[EXTRACT TO READ]
Aww what a pretty little kitty! I'm so glad she's found a good home to go to!!!


----------



## spike481 (Nov 13, 2004)

She has only momentarily met Smooth and Eclaire. They slipped into the room once while I was coming out with my hands full. She was more interested in eating than meeting anyone.


----------



## jessamica8 (Aug 17, 2004)

That poor baby! Iagree, she's very lucky to have found a good home ... and you are so wonderful for taking in and taking such good care of these cats! She's a beauty, and I hope she fits right in and heals up well.


----------



## DesnBaby (Apr 18, 2004)

Poor girl  , she looks like Eclaire though :wink: . Great to know that you took care of her  .


----------



## Hana (May 29, 2004)

She looks so much like Eclaire!!!
What a gorgeous kitty...I have to tell you, I ended up sitting here with tears running down my face, just at how cruel someone could be to throw a kitten out of a moving car, and because you and your wife are just amazing people for taking in yet another cat.


----------



## spike481 (Nov 13, 2004)

Thank you all for your support.


----------



## BaileyAndSammi (Oct 13, 2004)

Oh that just breaks my heart that someone would want to "throw away" such a beautiful baby! I am so happy there are wonderful people like you to take these sweet babies in and give them the love and compassion they deserve. 
Best wishes to you and Millie!


----------



## Celebsilmare (Aug 9, 2004)

Sounds like someone, got a kitten, didn't take care of it, it got fleas and mites, so rather than be a decent human being and taking it somewher to find it a new home, they justtoss it out the window. GRRRRR. It's just like the box of kitten someone threw out a car by my place. I couldn't afford to take care of them, so I took them to my vet and he was happy to find them some homes. Some people actually claimed some when I first brought them in!

You are so great for taking in this sweet little thing. She has such an amazing face. What coloring!


----------



## tanyuh (Jun 7, 2003)

Aww what a beautiful story. She's one lucky kitty! I can't wait to see pictures of her when her poor little face heals. It's so heart-warming that she just jumped into your hands. I can't believe someone abandoned her like that; the cruelty of humans never ceases to amaze me.


----------



## spike481 (Nov 13, 2004)

[DATA EXTRACT]
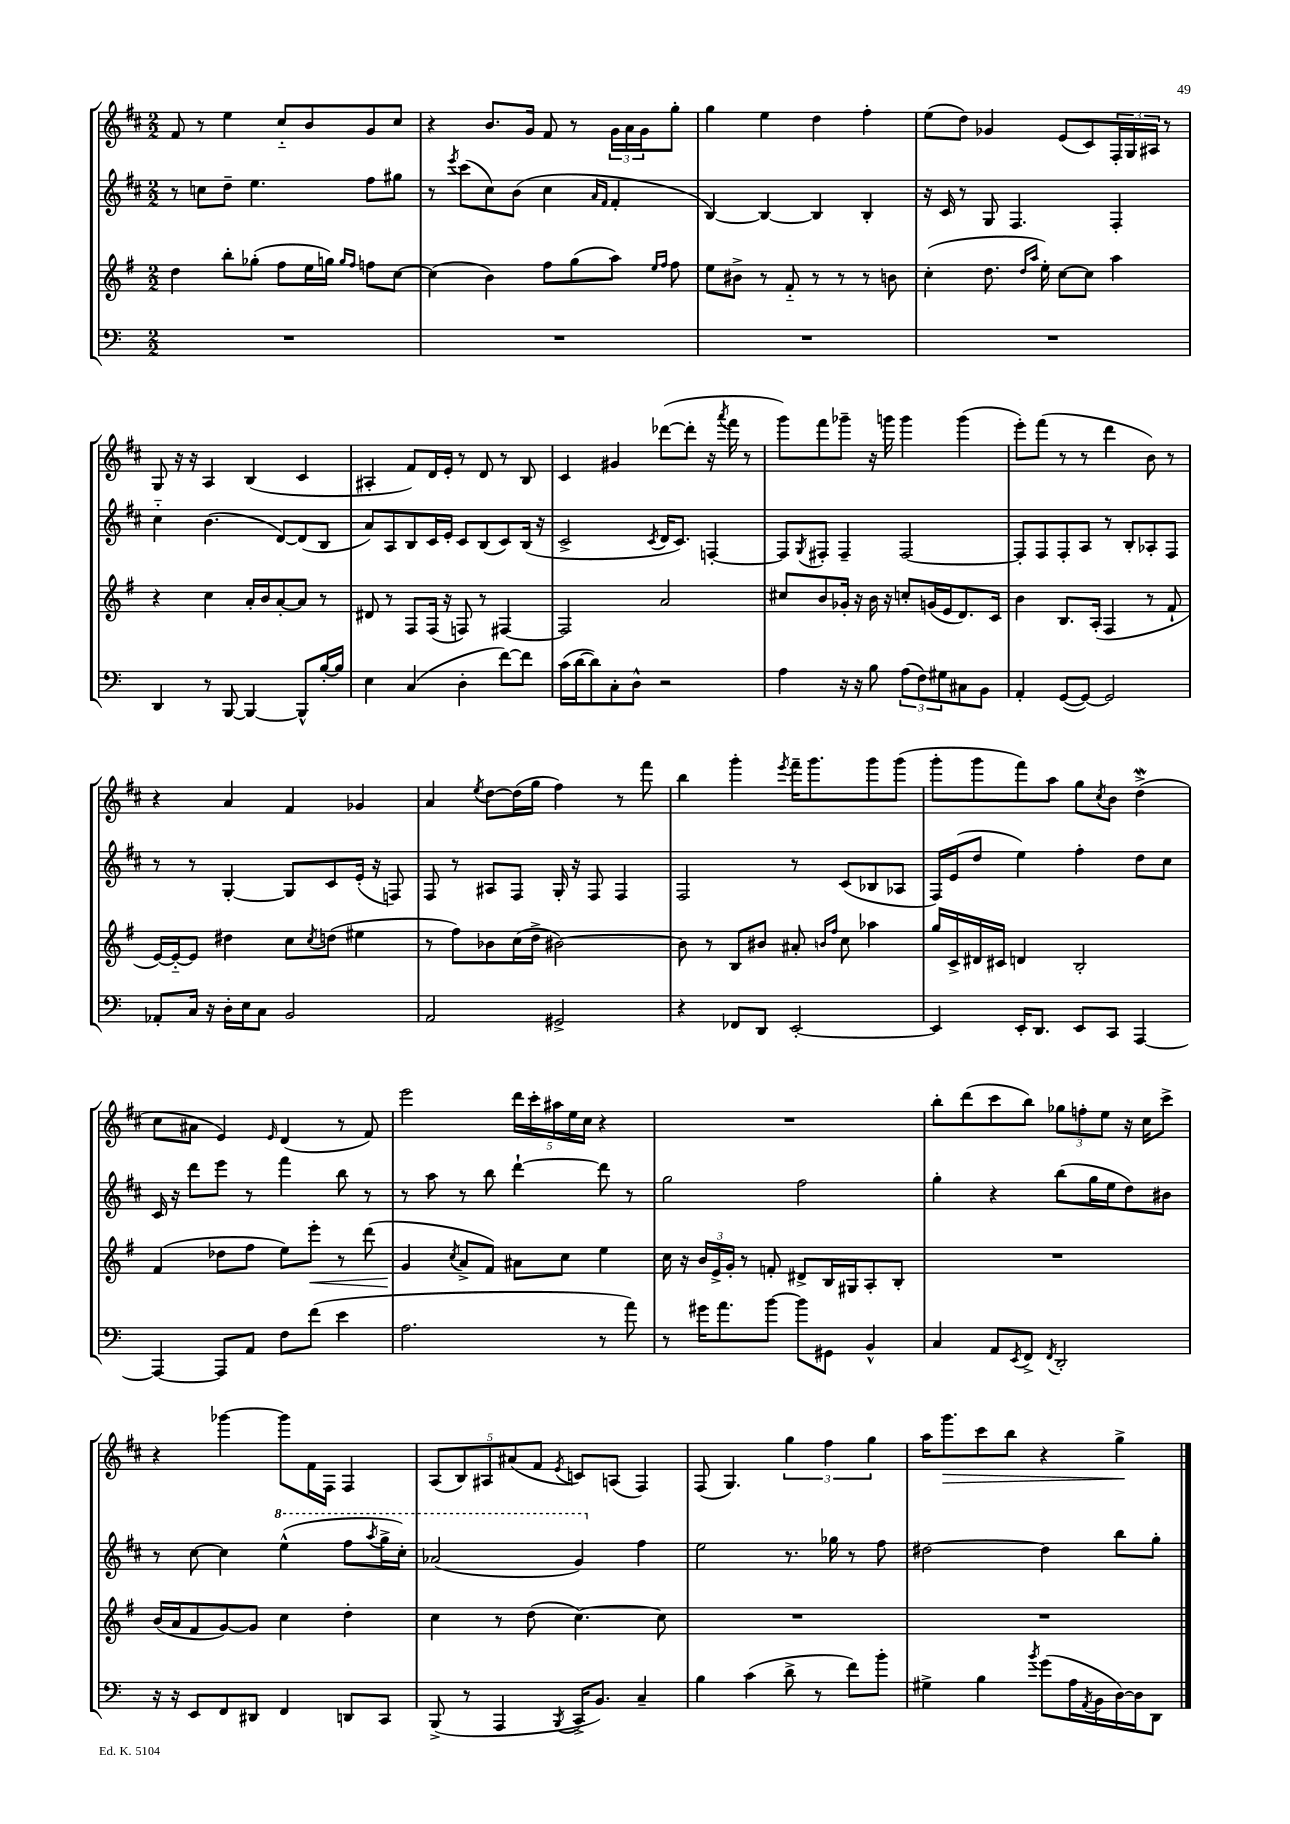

**kern	**kern	**kern	**kern
*staff4	*staff3	*staff2	*staff1
*clefF4	*clefG2	*clefG2	*clefG2
*k[]	*k[f#]	*k[f#c#]	*k[f#c#]
*M2/2	*M2/2	*M2/2	*M2/2
1r	4dd\	8r	8f#/
.	.	8cc\L	8r
.	8bb'\L	8dd~\J	4ee\
.	(8gg-'\J	4.ee\	.
.	8ff#\L	.	8cc#'~/L
.	16ee\L	.	8b/
.	16gg\JJ)	.	.
.	16qqgg/LL	.	.
.	16qqff#/JJ	.	.
.	8ff\L	8ff#\L	8g/
.	[8cc\J	8gg#\J	8cc#/J
=	=	=	=
1r	(4cc\]	8r	4r
.	.	8qeee/	.
.	.	(8ccc#\L	.
.	4b\)	8cc#\)	8.b/L
.	.	(8b\J	.
.	.	.	16g/Jk
.	8ff#\L	4cc#\	8f#/
.	(8gg\	.	8r
.	.	16qqa/LL	.
.	.	16qqf#/JJ	.
.	8aa\J)	4f#'/	24g\LL
.	.	.	24a\
.	.	.	24g\J
.	16qqee/LL	.	.
.	16qqff#/JJ	.	.
.	8ff#\	.	8gg'\J
=	=	=	=
1r	8ee\L	[4B/)	4gg\
.	8b#^\J	.	.
.	8r	4B/_	4ee\
.	8f#'~/	.	.
.	8r	4B/]	4dd\
.	8r	.	.
.	8r	4B'/	4ff#'\
.	8b\	.	.
=	=	=	=
1r	(4cc'\	16r	(8ee\L
.	.	16c#/	.
.	.	8r	8dd\J)
.	8.dd\	8G/	4g-/
.	.	4.F#/	.
.	16qqdd/LL	.	.
.	16qqaa/JJ	.	.
.	16ee'\)	.	.
.	[8cc\L	.	(8e/L
.	8cc\]J	.	8c#/)
.	4aa\	4F#'/	24F#'/L
.	.	.	24G/
.	.	.	24A#/JJ
.	.	.	8r
=	=	=	=
4DD/	4r	4cc#'~\	8G/
.	.	.	16r
.	.	.	16r
8r	4cc\	(4.b\	4A/
[8BBB/	.	.	.
4BBB/_	16a'/LL	.	(4B/
.	16b/J	.	.
.	[8a'/	[8d/L)	.
8BBB^^/]L	8a/]J	(8d/]	4c#/
[16B'/L	8r	8B/J	.
16B/]JJ	.	.	.
=	=	=	=
4E\	8d#/	8a/L)	4A#'/
.	8r	8A/	.
(4C/	8F#/L	8B/	8f#/L)
.	(16F#/Jk	16c#/L	16d/L
.	16r	16e'/JJ	16e'/JJ
4D'\	8F/)	8c#/L	8r
.	8r	(8B/	8d/
[8f\L)	[4F#/	8c#/)	8r
8f\]J	.	(16B/Jk	8B/
.	.	16r	.
=	=	=	=
(16c\LL	2F#/]	2c#^/	4c#/
[16d\J	.	.	.
8d\])	.	.	.
8C'\	.	.	4g#/
8D^^\J	.	.	.
.	.	8qc#/	.
2r	2a/	16d/LK	([8ddd-\L
.	.	8.c#/J)	.
.	.	.	8ddd-'\]J
.	.	[4F'/	16r
.	.	.	8qaaa/
.	.	.	16fff#\
.	.	.	8r
=	=	=	=
4A\	8cc#/L	8F/]L	8ggg\L)
.	.	8qG/	.
.	8b/	8F#'/J	8fff#\
16r	16g-'/Jk	4F#~/	8ggg-~\J
16r	16r	.	.
8B\	16b\	.	16r
.	16r	.	16ggg\
(12A\L	8cc'/L	[2F#/	4ggg\
12F\)	.	.	.
.	(16g/L	.	.
12G#\	.	.	.
.	16e/J	.	.
8C#\	8.d/)	.	(4ggg\
8BB\J	.	.	.
.	16c/Jk	.	.
=	=	=	=
4AA'/	4b\	8F#'/]L	8eee'\L)
.	.	8F#/	(8fff#\J
([8GG/L	8.B/L	8F#'/	8r
8GG/_J)	.	8A/J	8r
.	(16A'/Jk	.	.
2GG/]	4F#/	8r	4ddd\
.	.	8B'/L	.
.	8r	8A-'/	8b\)
.	8f#`/	8F#/J	8r
=	=	=	=
8AA-'/L	[16e/LL)	8r	4r
.	16e'~/_J	.	.
16C/Jk	8e/]J	8r	.
16r	.	.	.
16D'\LL	4dd#\	[4G'/	4a/
16E\J	.	.	.
8C\J	.	.	.
2BB/	8cc\L	8G/]L	4f#/
.	8qcc/	.	.
.	(8dd\J	8c#/	.
.	4ee#\	(16e'/Jk	4g-/
.	.	16r	.
.	.	8F/)	.
=	=	=	=
2AA/	8r	8F#/	4a/
.	8ff#\L)	8r	.
.	.	.	8qee/
.	8b-\	8A#/L	[8dd\L
.	(16cc\L	8F#/J	(16dd\]L
.	16dd^\JJ	.	16gg\JJ
2GG#^/	[2b#\)	16G'/	4ff#\)
.	.	16r	.
.	.	8F#/	.
.	.	4F#/	8r
.	.	.	8fff#\
=	=	=	=
4r	8b#\]	2F#/	4bb\
.	8r	.	.
8FF-/L	8B/L	.	4ggg'\
8DD/J	8b#/J	.	.
.	.	.	8qeee/
[2EE'/	8a#'/	8r	16fff#~\LK
.	.	.	8.ggg\
.	16qqb/LL	.	.
.	16qqff#/JJ	.	.
.	8cc\	(8c#/L	.
.	4aa-\	8B-/	8ggg\
.	.	8A-/J	(8ggg\J
=	=	=	=
4EE/]	16gg/LL	16F#/LL)	8ggg'\L
.	16c^/	(16e/J	.
.	16d#/	8dd/J	8ggg\
.	16c#/JJ	.	.
16EE'/LK	4d/	4ee\)	8fff#\)
8.DD/J	.	.	.
.	.	.	8aa\J
8EE/L	2B'/	4ff#'\	8gg\L
.	.	.	8qcc#/
8CC/J	.	.	8b\J
[4AAA/	.	8dd\L	(4dd^\
.	.	8cc#\J	.
=	=	=	=
4AAA/_	(4f#/	16c#/	8cc#\L
.	.	16r	.
.	.	8ddd\L	8a#\J
8AAA/]L	8dd-\L	8eee\J	4e/)
8AA/J	8ff#\J	8r	.
.	.	.	16qqe/
8F\L	8ee\L)	4fff#\	(4d/
(8f\J	8eee'\J	.	.
4e\	8r	8bb\	8r
.	(8ddd\	8r	8f#/)
=	=	=	=
2.A\	4g/	8r	2eee\
.	.	8aa\	.
.	8qcc/	.	.
.	8a^/L	8r	.
.	8f#/J)	8bb\	.
.	8a#\L	[4ddd`\	20ddd\LL
.	.	.	20ccc#'\
.	.	.	20aa#\
.	8cc\J	.	.
.	.	.	20ee\
.	.	.	20cc#\JJ
8r	4ee\	8ddd\]	4r
8a\)	.	8r	.
=	=	=	=
8r	16cc\	2gg\	1r
.	16r	.	.
16g#\LK	24b/LL	.	.
.	24e^/	.	.
8.a\	.	.	.
.	24g'/JJ	.	.
.	8r	.	.
[8b\J	8f'/	.	.
8b\]L	8d#^/L	2ff#\	.
8GG#\J	16B/L	.	.
.	16G#/J	.	.
4BB^^/	8A'/	.	.
.	8B'/J	.	.
=	=	=	=
4C/	1r	4gg'\	8bb'\L
.	.	.	(8ddd\
8AA/L	.	4r	8ccc#\
8qEE/	.	.	.
8FF^/J	.	.	8bb\J)
8qFF/	.	.	.
2DD'/	.	(8bb\L	12gg-\L
.	.	.	12ff'\
.	.	16gg\L	.
.	.	.	12ee\J
.	.	16ee\J	.
.	.	8dd\)	16r
.	.	.	16cc#\LK
.	.	8b#\J	8ccc#^\J
=	=	=	=
16r	(16b/LL	8r	4r
16r	16a/J	.	.
8EE/L	8f#/	[8cc#\	.
8FF/	[8g/)	4cc#\]	[4ggg-\
8DD#/J	8g/]J	.	.
4FF/	4cc\	(4eee^^\	8ggg-\]L
.	.	.	16f#\L
.	.	.	16F#\JJ
8DD/L	4dd'\	8fff#\L	4F#/
.	.	8qaaa/	.
8CC/J	.	16ggg^\L	.
.	.	16ccc#'\JJ)	.
=	=	=	=
(8BBB^/	4cc\	(2aa-/	(10A/L
.	.	.	10B/)
8r	.	.	.
.	.	.	10A#/
4AAA/	8r	.	.
.	.	.	(10a#/
.	(8dd\	.	.
.	.	.	10f#/J
8qBBB/	.	.	8qe/
16CC^/LK	[4.cc\)	4gg/)	8c/L)
8.BB/J)	.	.	.
.	.	.	(8A/J
4C~/	.	4ff#\	4F#/)
.	8cc\]	.	.
=	=	=	=
4B\	1r	2ee\	(8F#/
.	.	.	4.G/)
(4c\	.	.	.
8d^\	.	8.r	6gg\
8r	.	.	.
.	.	.	6ff#\
.	.	16gg-\	.
8f\L)	.	8r	.
.	.	.	6gg\
8b'\J	.	8ff#\	.
=	=	=	=
4G#^\	1r	[2dd#\	16aa\LK
.	.	.	8.ggg\
4B\	.	.	8ccc#\
.	.	.	8bb\J
8qb/	.	.	.
(8g\L	.	4dd#\]	4r
16A\L	.	.	.
8qAA/	.	.	.
16BB\	.	.	.
[16D\)	.	8bb\L	4gg^\
16D\]J	.	.	.
8DD\J	.	8gg'\J	.
==	==	==	==
*-	*-	*-	*-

[AIM A]
In the kitten thread, what was the kitten more interested in than meeting Smooth and Eclaire?
[AIM B]
According to the kitten thread, why did Celebsilmare take the box of kittens to the vet?
[AIM C]
Reproduce the part of the kitten thread that opens with the words containing "## BaileyAndSammi (Oct" and closes with "(Aug 9, 2004)".
Work from the kitten thread alone.

[COMPLETE ANSWER A]
Eating.

[COMPLETE ANSWER B]
Celebsilmare couldn't afford to take care of them, so the kittens went to the vet, who was happy to find them homes.

[COMPLETE ANSWER C]
## BaileyAndSammi (Oct 13, 2004)

Oh that just breaks my heart that someone would want to "throw away" such a beautiful baby! I am so happy there are wonderful people like you to take these sweet babies in and give them the love and compassion they deserve. 
Best wishes to you and Millie!


----------



## Celebsilmare (Aug 9, 2004)